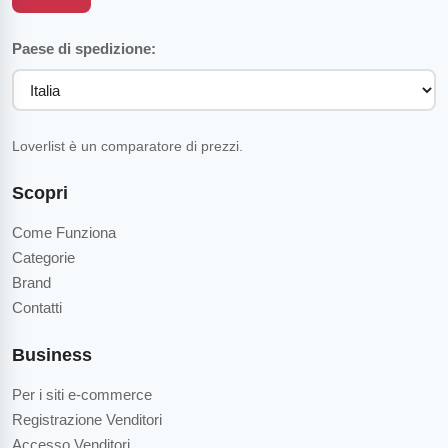
Paese di spedizione:
Loverlist è un comparatore di prezzi.
Scopri
Come Funziona
Categorie
Brand
Contatti
Business
Per i siti e-commerce
Registrazione Venditori
Accesso Venditori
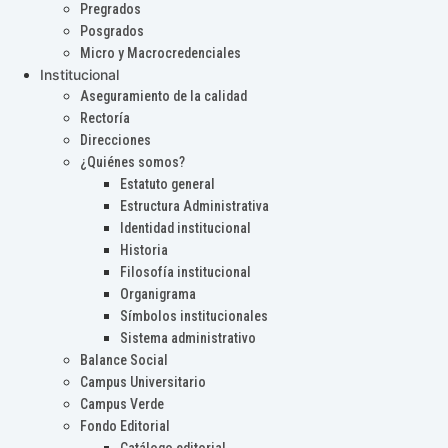
Pregrados
Posgrados
Micro y Macrocredenciales
Institucional
Aseguramiento de la calidad
Rectoría
Direcciones
¿Quiénes somos?
Estatuto general
Estructura Administrativa
Identidad institucional
Historia
Filosofía institucional
Organigrama
Símbolos institucionales
Sistema administrativo
Balance Social
Campus Universitario
Campus Verde
Fondo Editorial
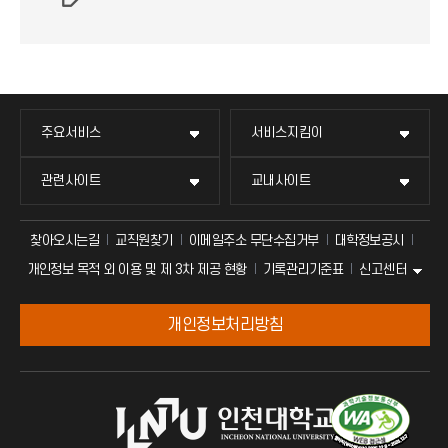
주요서비스
서비스지킴이
관련사이트
교내사이트
찾아오시는길
교직원찾기
이메일주소 무단수집거부
대학정보공시
신고센터
개인정보 목적 외 이용 및 제 3차 제공 현황
기록관리기준표
개인정보처리방침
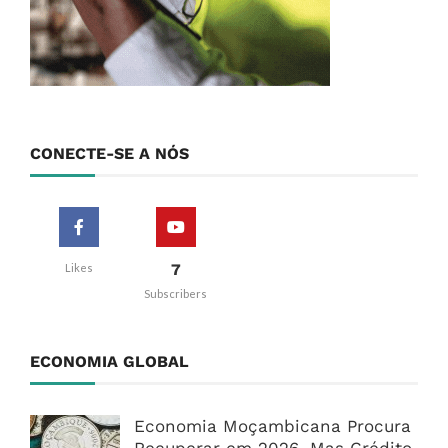
CONECTE-SE A NÓS
7
Likes
Subscribers
ECONOMIA GLOBAL
Economia Moçambicana Procura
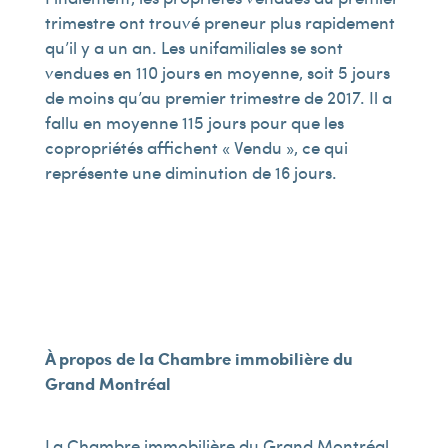
trimestre ont trouvé preneur plus rapidement
qu’il y a un an. Les unifamiliales se sont
vendues en 110 jours en moyenne, soit 5 jours
de moins qu’au premier trimestre de 2017. Il a
fallu en moyenne 115 jours pour que les
copropriétés affichent « Vendu », ce qui
représente une diminution de 16 jours.
À propos de la Chambre immobilière du
Grand Montréal
La Chambre immobilière du Grand Montréal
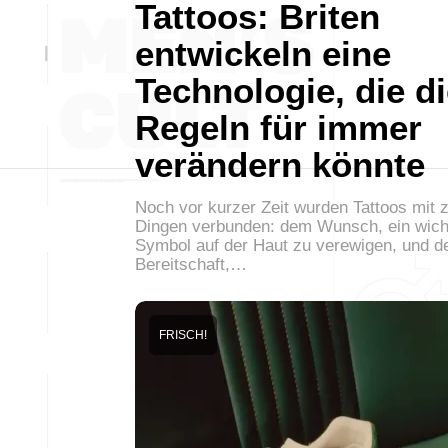
Tattoos: Briten
entwickeln eine
Technologie, die d
Regeln für immer
verändern könnte
Noch vor kurzer Zeit wurden Tattoos mit 
Dingen verbunden: dem Wunsch, ein wich
Symbol auf der Haut zu verewigen, und d
Bereitschaft,…
FRISCH!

◆ REQUIRED ACTION
Scan the material above for the string "Grand" and copy every line that has it.

◆ EXERCISE RESULT
Grand Montréal
La Chambre immobilière du Grand Montréal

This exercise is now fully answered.